Prosegue il comunicato: “Secondo il Collegio, l’art. 116, terzo comma, della Costituzione (che disciplina l’attribuzione alle regioni ordinarie di forme e condizioni particolari di autonomia) deve essere interpretato nel contesto della forma di Stato italiana. Essa riconosce, insieme al ruolo fondamentale delle regioni e alla possibilità che esse ottengano forme particolari di autonomia, i principi dell’unità della Repubblica, della solidarietà tra le regioni, dell’eguaglianza e della garanzia dei diritti dei cittadini, dell’equilibrio di bilancio. I Giudici ritengono che la distribuzione delle funzioni legislative e amministrative tra i diversi livelli territoriali di governo, in attuazione dell’art. 116, terzo comma, non debba corrispondere all’esigenza di un riparto di potere tra i diversi segmenti del sistema politico, ma debba avvenire in funzione del bene comune della società e della tutela dei diritti garantiti dalla nostra Costituzione. A tal fine, è il principio costituzionale di sussidiarietà che regola la distribuzione delle funzioni tra Stato e regioni. In questo quadro, l’autonomia differenziata deve essere funzionale a migliorare l’efficienza degli apparati pubblici, ad assicurare una maggiore responsabilità politica e a meglio rispondere alle attese e ai bisogni dei cittadini”.

Segue l’elenco che spiega sommariamente l’incostituzionalità di alcuni punti e sono molti della legge che trascrivo: “la possibilità che l’intesa tra lo Stato e la regione e la successiva legge di differenziazione trasferiscano materie o ambiti di materie, laddove la Corte ritiene che la devoluzione debba riguardare specifiche funzioni legislative e amministrative e debba essere giustificata, in relazione alla singola regione, alla luce del richiamato principio di sussidiarietà; il conferimento di una delega legislativa per la determinazione dei livelli essenziali delle prestazioni concernenti i diritti civili e sociali (LEP) priva di idonei criteri direttivi, con la conseguenza che la decisione sostanziale viene rimessa nelle mani del Governo, limitando il ruolo costituzionale del Parlamento”.

Ricordo che i LEP erano una delle preoccupazioni anche delle Speciali e delle zone di montagna come la nostra con i suoi sovraccosti.

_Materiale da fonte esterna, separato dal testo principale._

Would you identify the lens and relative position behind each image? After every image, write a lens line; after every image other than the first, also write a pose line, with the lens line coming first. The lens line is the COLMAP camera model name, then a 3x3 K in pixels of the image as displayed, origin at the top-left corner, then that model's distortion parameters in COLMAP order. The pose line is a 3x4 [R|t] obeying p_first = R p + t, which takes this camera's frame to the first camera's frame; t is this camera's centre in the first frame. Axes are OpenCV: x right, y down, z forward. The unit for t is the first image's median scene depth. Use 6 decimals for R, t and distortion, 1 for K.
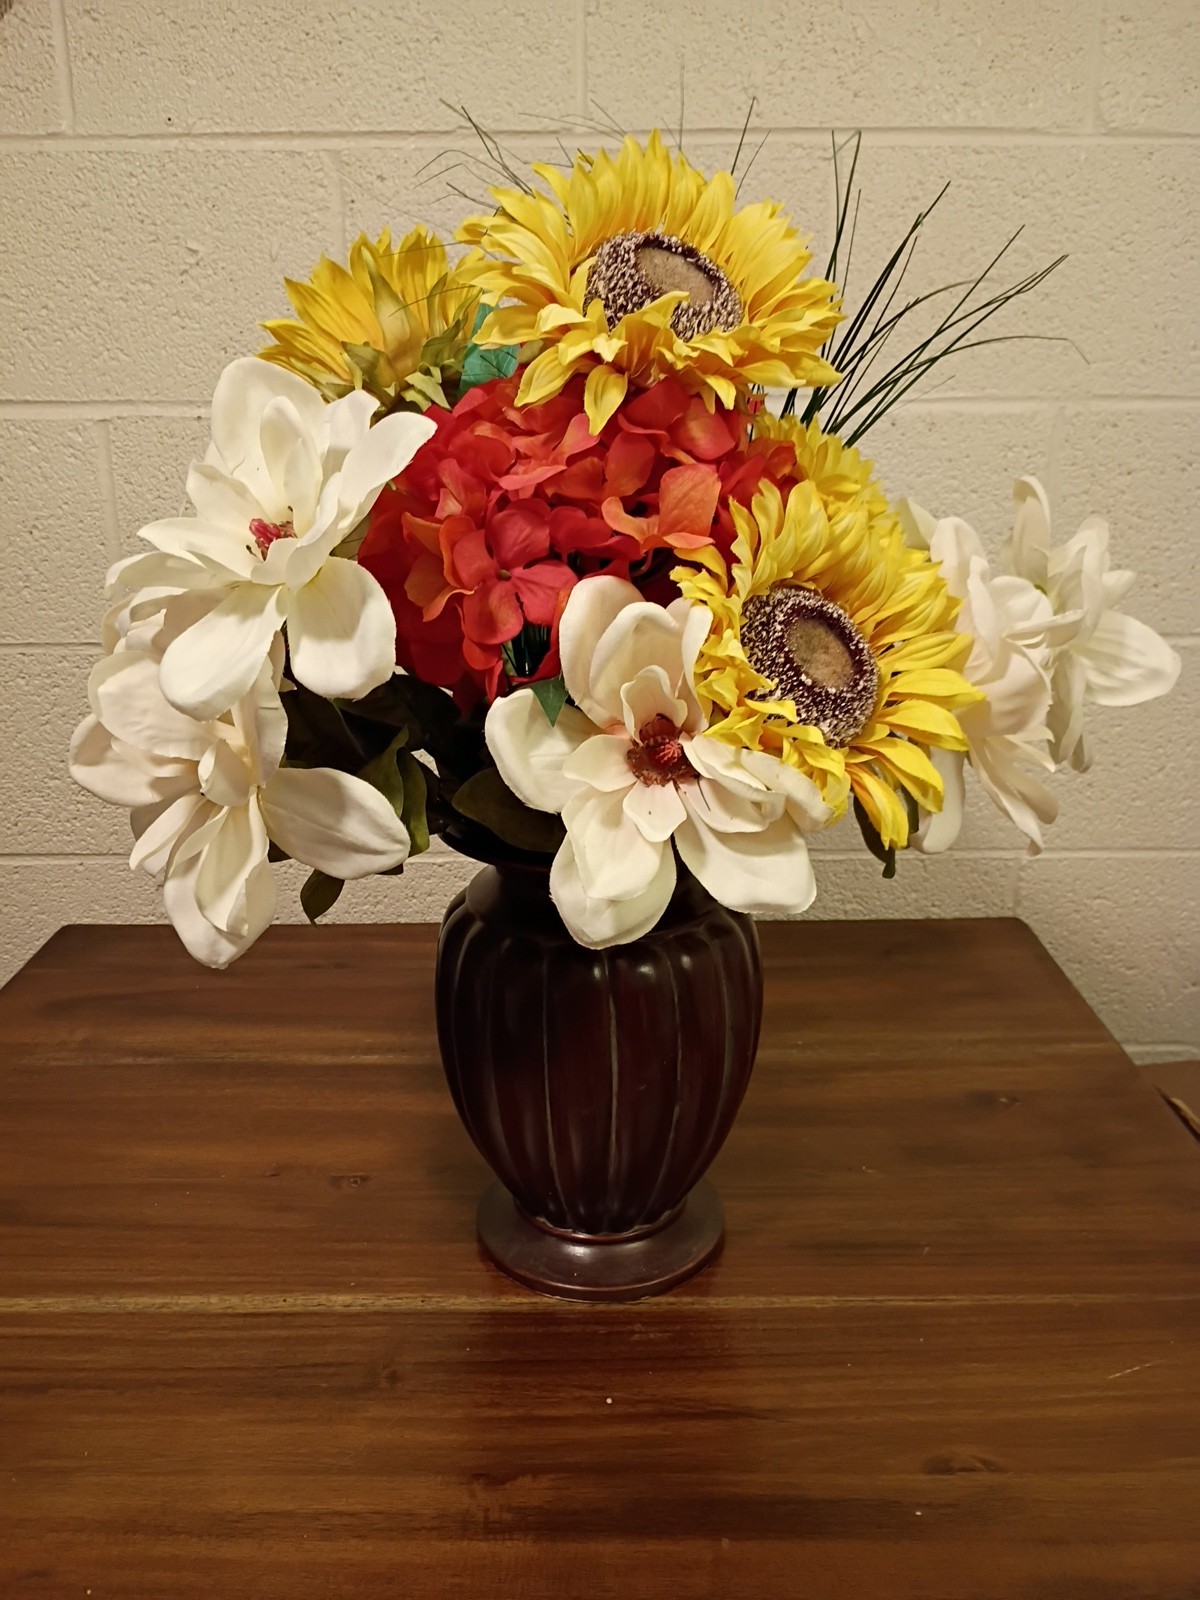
lens RADIAL K [[1360.5, 0, 589.2], [0, 1360.5, 806.0], [0, 0, 1]] dist [0.065561, -0.094565]
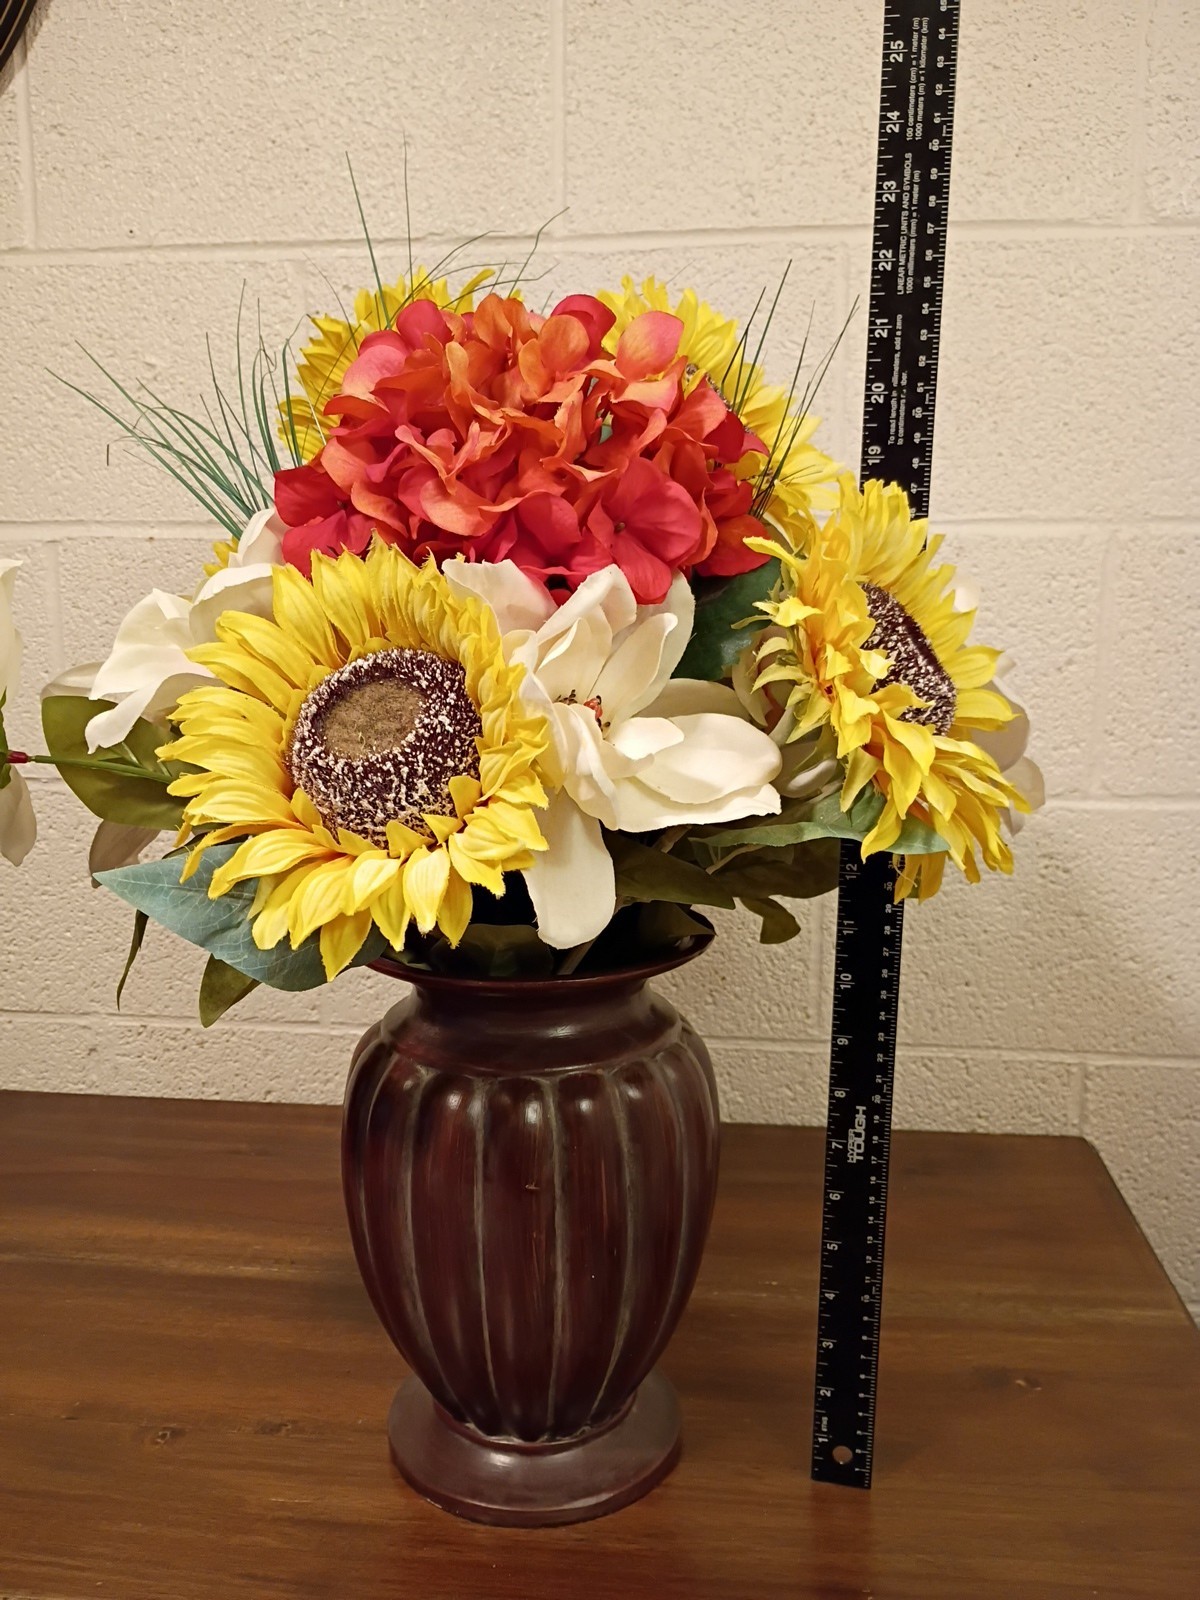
lens RADIAL K [[1360.5, 0, 592.0], [0, 1360.5, 797.4], [0, 0, 1]] dist [0.065561, -0.094565]
pose [[0.993268, 0.024234, -0.113275, 0.128904], [-0.039714, 0.989848, -0.136472, 0.004950], [0.108818, 0.140052, 0.984146, 0.154422]]
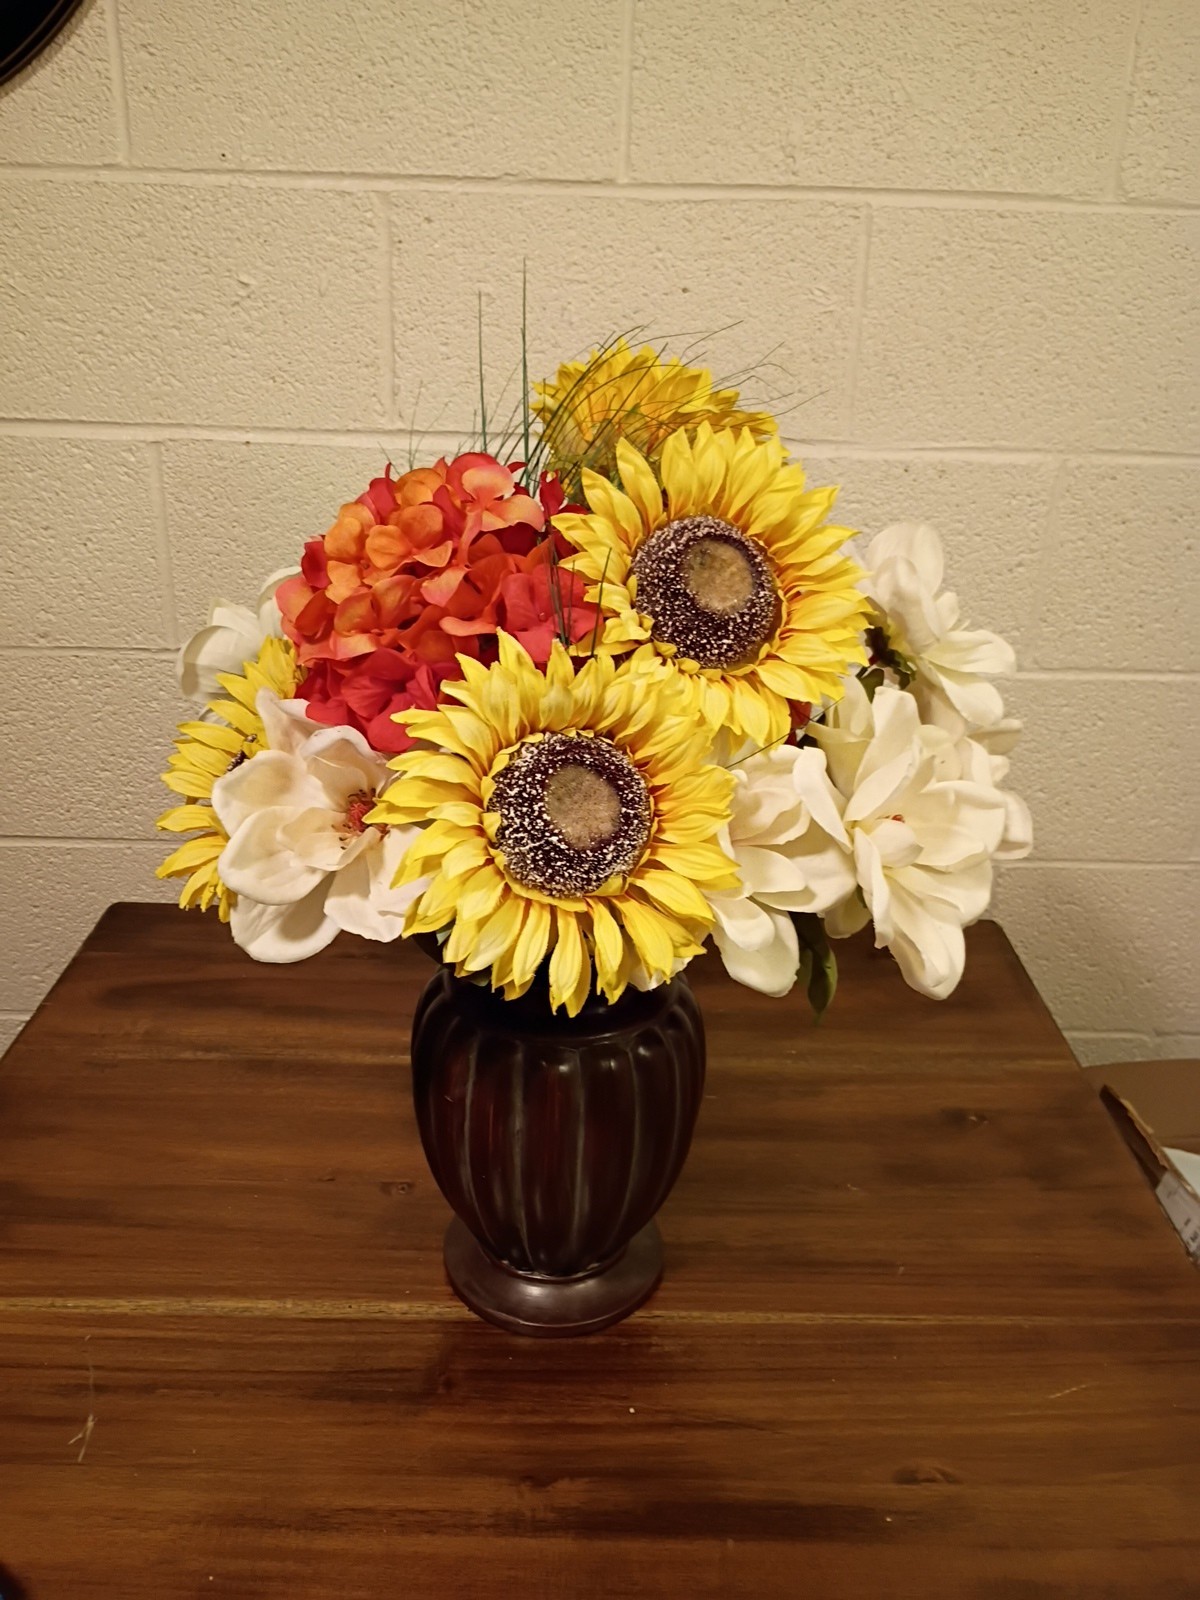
lens RADIAL K [[1360.5, 0, 590.4], [0, 1360.5, 807.6], [0, 0, 1]] dist [0.065561, -0.094565]
pose [[0.999371, 0.028504, 0.021077, -0.039105], [-0.030624, 0.993652, 0.108247, -0.135520], [-0.017858, -0.108824, 0.993901, -0.078723]]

Seguono altre motivazioni che stroncano le procedure sui LEP, riportandoli al Parlamento e ai suoi poteri non scavalcabili dal Governo. La Consulta mette poi i puntini sulle i riguarda alle coperture finanziarie necessarie.

Vi è poi un punto che interessa anche la Valle d’Aosta e riguarda “l’estensione della legge n. 86 del 2024, e dunque dell’art. 116, terzo comma, della Costituzione alle regioni a statuto speciale, che invece, per ottenere maggiori forme di autonomia, possono ricorrere alle procedure previste dai loro statuti speciali”. Leggeremo se, come credo, ci si riferisca alle procedure di cui alle norme di attuazione degli Statuti.

Seguono poi altre indicazioni della Corte per nulla banali come “l’iniziativa legislativa relativa alla legge di differenziazione non va intesa come riservata unicamente al Governo; la legge di differenziazione non è di mera approvazione dell’intesa (“prendere o lasciare”) ma implica il potere di emendamento delle Camere; in tal caso l’intesa potrà essere eventualmente rinegoziata”.

Tralascio altri aspetti che andranno letti nel dettaglio. In sostanza si stoppa tutto e questo temo blocchi o rallenti anche alcuni ragionamenti in corso sulla Specialità e la sua espansione proprio in relazione all’Autonomia differenziata in corsa e oggi ferma ai box. Vedremo!